* SUPPLIED PASSAGE:
----------------

About this Project
In July 2013 we’ve released a project named ‘one week of carsharing’, for which we’ve tracked and analyzed one week of carsharing usage in 19 cities throughout Europe and North America. We were really excited about this project, because it gave us the opportunity to work at the intersection of two currently emerging trends:
- The rise of carsharing – In the last few years more and more cities have shown noticeable changes in terms of mobility. Although carsharing is a key factor in this transition, there’s very little information about the intensity of use, the mobility patterns and the social characteristics of carsharing users for example.
- ‘Big data’ in urban and mobility research – The total amount of data that is produced worldwide is rising at an remarkable pace. Because most of the data is produced as a byproduct of commercial applications, it was never designed to be of scientific value and therefore it’s still uncommon or even frowned upon for researchers to work with those data sets. This is, at least in our eyes, a wasted opportunity.
Unfortunately, just one days after the initial release of our project, in which we visualized key facts like the number of vehicles, number of trips per day and vehicle, average rental duration and maps of the spatial distribution for all cities in which car2go was operating at that time, Daimler (car2go’s parent company) requested us to take the project offline. They argued that we had violated their terms of use during the process of data collection. Since then we’ve taken several attempts to contact Daimler and find a solution in accordance with them to re-publish our project. Unfortunately their reactions were very scarce and we’ve got the impression they were just waiting it out. As a consequence we thought about a way to present our project without harming Daimler’s interests: simply by showing what we did and how the results looked like, this time not with real data but with a synthetic data set for an imaginary city.
Results
One of our first steps for analyzing the data was building a dashboard which contains the key facts about carsharing usage in every city. These visualizations provide a brief and clearly arranged profile of how carsharing is used in the individual cities. Second, if you compare different cities to each other, they serve as a tool for identifying patterns, similarities and contrasts that are hidden in the data set.
Since all our data is spatial what would be more obvious than visualizing it on a map? We therefore continued our project by identifying and displaying the hot spots of carsharing usage on a hexagonal heat map. We took inspiration for those maps in the beautiful visualizations of tree density in Vienna by Anita Graser.
Next, we were trying to get an impression, which are the most frequently taken routes. Since we only had the start and end points for every trip, we used an open routing service to create route geometries for every trip in our database. Creating an overlay of all the trips resulted in a map showing the amount of traffic generated by the car2go cars.
Conclusions
So, what did we learn from this project? Well, unfortunately we were just scratching the surface when we had to stop the project. We still think that there’s a huge potential in data sets like the one we worked with here. There’s so much we could learn from further analytical steps: more insights about how movement patterns in cities look like, about the acceptance of alternative mobility concepts, about similarities and differences in individual cities, just to name a few aspects. But we have to accept the fact that openness of data is still a critical topic for many companies. Even when it’s people like us, who generally support the concept of carsharing and who are just playing with the data in their free time.
Behind the Scenes
Finally, we want to give you some insights into the software and methods that we used to collect and process the data.

----------------

* Transcribed page contents:
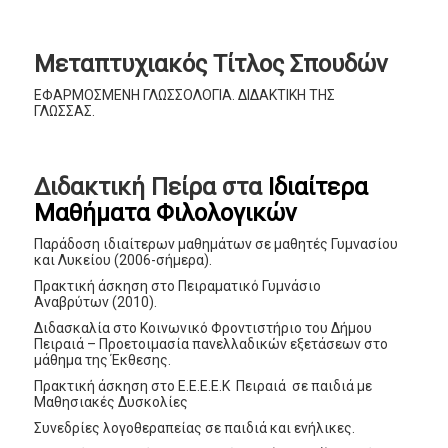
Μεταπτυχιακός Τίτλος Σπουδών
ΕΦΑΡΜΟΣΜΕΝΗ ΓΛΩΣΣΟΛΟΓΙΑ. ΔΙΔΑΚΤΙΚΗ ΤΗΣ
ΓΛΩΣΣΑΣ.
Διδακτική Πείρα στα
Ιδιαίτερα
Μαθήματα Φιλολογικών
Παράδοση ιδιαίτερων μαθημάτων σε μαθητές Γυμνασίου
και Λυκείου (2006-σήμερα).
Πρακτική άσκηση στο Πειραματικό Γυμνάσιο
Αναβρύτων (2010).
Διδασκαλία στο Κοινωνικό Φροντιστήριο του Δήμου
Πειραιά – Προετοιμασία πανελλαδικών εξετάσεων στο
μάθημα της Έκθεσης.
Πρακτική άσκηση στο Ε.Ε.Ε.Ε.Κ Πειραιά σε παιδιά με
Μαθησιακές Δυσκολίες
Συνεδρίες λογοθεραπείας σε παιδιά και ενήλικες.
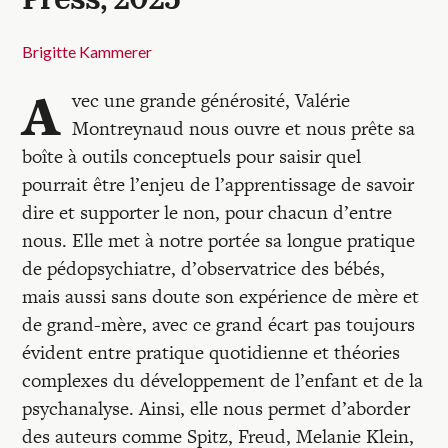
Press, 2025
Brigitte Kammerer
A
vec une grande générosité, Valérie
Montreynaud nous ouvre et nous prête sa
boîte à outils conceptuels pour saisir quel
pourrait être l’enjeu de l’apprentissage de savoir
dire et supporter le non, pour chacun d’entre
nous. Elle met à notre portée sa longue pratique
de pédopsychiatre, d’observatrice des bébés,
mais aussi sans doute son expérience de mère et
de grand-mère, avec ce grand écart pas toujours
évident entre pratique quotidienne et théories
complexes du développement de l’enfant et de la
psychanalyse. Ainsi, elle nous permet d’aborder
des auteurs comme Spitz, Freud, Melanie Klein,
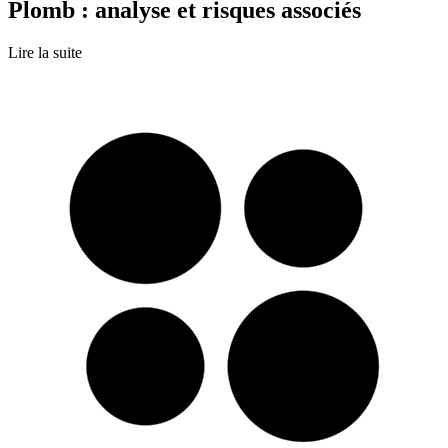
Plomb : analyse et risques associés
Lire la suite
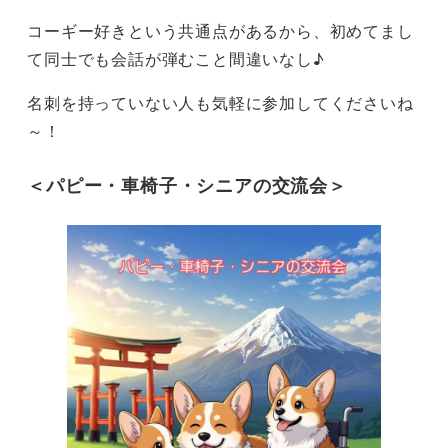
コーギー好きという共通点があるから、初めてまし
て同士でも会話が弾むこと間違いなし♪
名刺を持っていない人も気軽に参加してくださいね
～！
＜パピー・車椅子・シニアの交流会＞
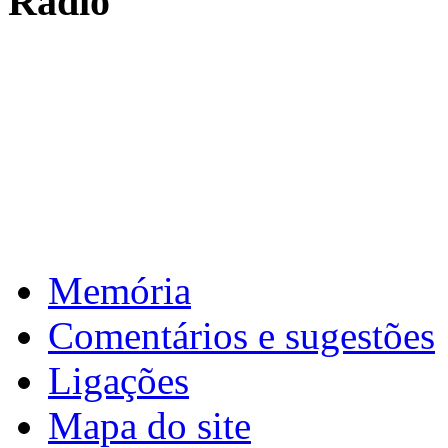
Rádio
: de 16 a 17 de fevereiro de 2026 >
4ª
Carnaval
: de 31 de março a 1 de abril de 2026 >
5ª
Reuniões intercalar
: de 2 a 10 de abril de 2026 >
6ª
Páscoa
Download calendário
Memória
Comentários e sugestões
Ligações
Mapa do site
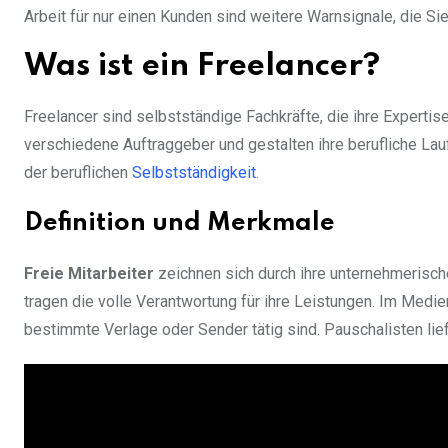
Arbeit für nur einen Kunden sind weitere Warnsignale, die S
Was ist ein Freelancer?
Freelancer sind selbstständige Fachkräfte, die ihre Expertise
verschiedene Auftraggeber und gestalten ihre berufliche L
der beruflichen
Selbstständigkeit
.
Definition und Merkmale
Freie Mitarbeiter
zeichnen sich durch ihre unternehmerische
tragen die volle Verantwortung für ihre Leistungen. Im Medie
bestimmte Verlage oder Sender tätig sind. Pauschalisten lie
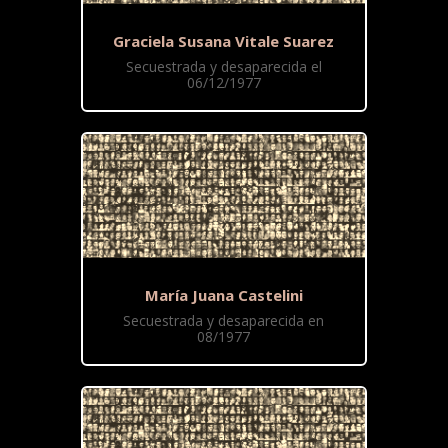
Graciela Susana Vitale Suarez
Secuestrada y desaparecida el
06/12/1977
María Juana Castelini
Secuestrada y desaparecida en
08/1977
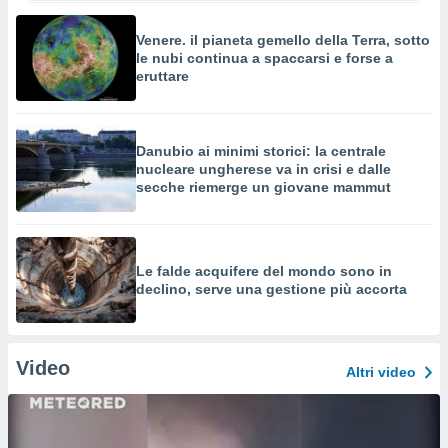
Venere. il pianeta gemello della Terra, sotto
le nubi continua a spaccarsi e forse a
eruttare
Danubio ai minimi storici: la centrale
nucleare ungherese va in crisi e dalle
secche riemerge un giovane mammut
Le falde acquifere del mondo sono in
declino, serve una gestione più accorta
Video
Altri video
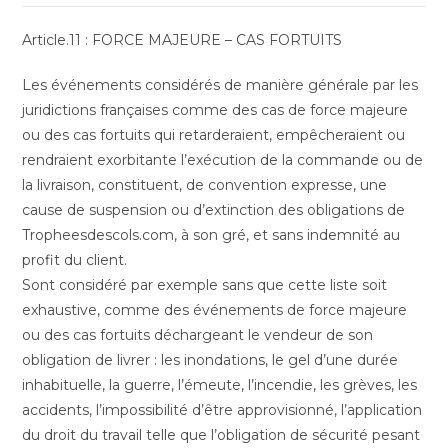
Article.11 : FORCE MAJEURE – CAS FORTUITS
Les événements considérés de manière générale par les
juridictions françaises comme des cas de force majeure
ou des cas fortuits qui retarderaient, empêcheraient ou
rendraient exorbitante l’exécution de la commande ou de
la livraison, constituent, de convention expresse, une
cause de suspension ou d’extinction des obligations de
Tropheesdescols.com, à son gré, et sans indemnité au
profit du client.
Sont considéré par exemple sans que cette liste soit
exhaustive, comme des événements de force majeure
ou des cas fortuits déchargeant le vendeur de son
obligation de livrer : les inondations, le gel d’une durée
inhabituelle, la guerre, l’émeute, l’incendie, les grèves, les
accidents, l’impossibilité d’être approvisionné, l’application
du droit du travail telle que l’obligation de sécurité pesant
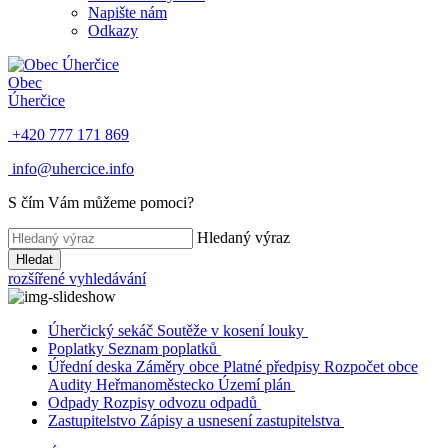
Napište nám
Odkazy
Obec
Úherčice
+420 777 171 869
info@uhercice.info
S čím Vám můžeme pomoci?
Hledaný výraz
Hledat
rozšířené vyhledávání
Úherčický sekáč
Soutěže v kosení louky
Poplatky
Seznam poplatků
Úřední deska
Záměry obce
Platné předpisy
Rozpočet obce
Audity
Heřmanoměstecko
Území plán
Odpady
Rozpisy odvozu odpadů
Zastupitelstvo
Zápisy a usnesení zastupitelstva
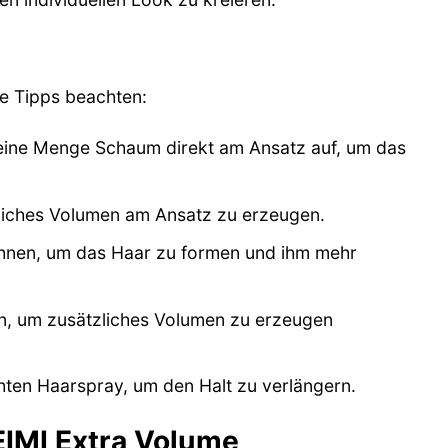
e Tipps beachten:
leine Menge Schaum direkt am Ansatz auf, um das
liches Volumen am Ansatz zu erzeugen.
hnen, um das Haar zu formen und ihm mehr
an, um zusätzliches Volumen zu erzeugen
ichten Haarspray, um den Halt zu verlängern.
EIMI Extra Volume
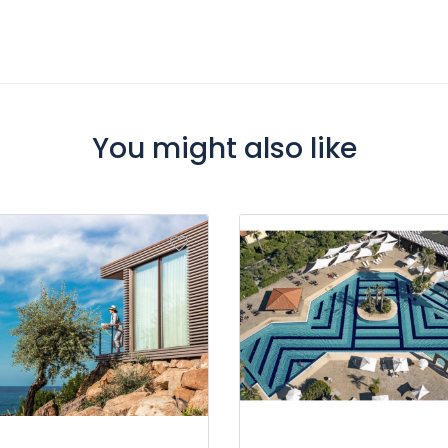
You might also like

----------------

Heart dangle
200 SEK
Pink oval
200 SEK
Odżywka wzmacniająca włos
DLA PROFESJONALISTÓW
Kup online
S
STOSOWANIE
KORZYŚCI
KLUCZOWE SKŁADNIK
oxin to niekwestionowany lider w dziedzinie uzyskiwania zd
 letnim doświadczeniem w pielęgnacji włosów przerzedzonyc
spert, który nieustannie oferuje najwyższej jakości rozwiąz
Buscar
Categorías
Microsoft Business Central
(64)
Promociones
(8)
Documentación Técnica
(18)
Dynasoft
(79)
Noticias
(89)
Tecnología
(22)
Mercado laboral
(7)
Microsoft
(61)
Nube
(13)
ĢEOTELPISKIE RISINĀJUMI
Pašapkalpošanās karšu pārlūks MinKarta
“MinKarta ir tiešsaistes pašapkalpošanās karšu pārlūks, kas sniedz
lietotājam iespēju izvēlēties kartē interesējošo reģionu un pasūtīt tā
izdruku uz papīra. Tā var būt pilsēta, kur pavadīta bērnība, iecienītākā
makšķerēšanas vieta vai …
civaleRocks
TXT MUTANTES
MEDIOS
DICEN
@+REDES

----------------

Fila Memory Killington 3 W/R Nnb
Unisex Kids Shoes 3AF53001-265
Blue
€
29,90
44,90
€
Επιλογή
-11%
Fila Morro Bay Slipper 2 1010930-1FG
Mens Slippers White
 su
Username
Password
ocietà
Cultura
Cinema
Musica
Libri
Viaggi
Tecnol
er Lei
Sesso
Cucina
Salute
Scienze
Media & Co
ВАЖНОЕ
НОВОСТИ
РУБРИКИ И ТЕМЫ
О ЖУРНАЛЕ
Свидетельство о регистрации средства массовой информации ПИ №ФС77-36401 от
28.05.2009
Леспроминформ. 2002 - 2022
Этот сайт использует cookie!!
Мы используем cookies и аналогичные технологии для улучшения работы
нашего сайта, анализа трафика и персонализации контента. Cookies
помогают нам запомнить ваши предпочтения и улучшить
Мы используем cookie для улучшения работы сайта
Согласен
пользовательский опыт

----------------

* PROBLEMS TO WORK ON:
1) Rewrite the carsharing project text, beginning at the words "Conclusions" and stopping after "their free time.", with "surface" replaced by "top layer".
2) Decide whether each statement agrees with the carsharing project text, answering yes or no and quoting the words that settle it. (a) The project tracked carsharing usage in 19 cities. (b) The trip routes were recorded directly from the cars along their paths. (c) The project is presented with a synthetic data set for an imaginary city.

* TASK-BY-TASK OUTPUTS:
1)
Conclusions
So, what did we learn from this project? Well, unfortunately we were just scratching the top layer when we had to stop the project. We still think that there’s a huge potential in data sets like the one we worked with here. There’s so much we could learn from further analytical steps: more insights about how movement patterns in cities look like, about the acceptance of alternative mobility concepts, about similarities and differences in individual cities, just to name a few aspects. But we have to accept the fact that openness of data is still a critical topic for many companies. Even when it’s people like us, who generally support the concept of carsharing and who are just playing with the data in their free time.

2)
(a) Yes: "one week of carsharing usage in 19 cities throughout Europe and North America"
(b) No: "Since we only had the start and end points for every trip, we used an open routing service to create route geometries for every trip in our database"
(c) Yes: "this time not with real data but with a synthetic data set for an imaginary city"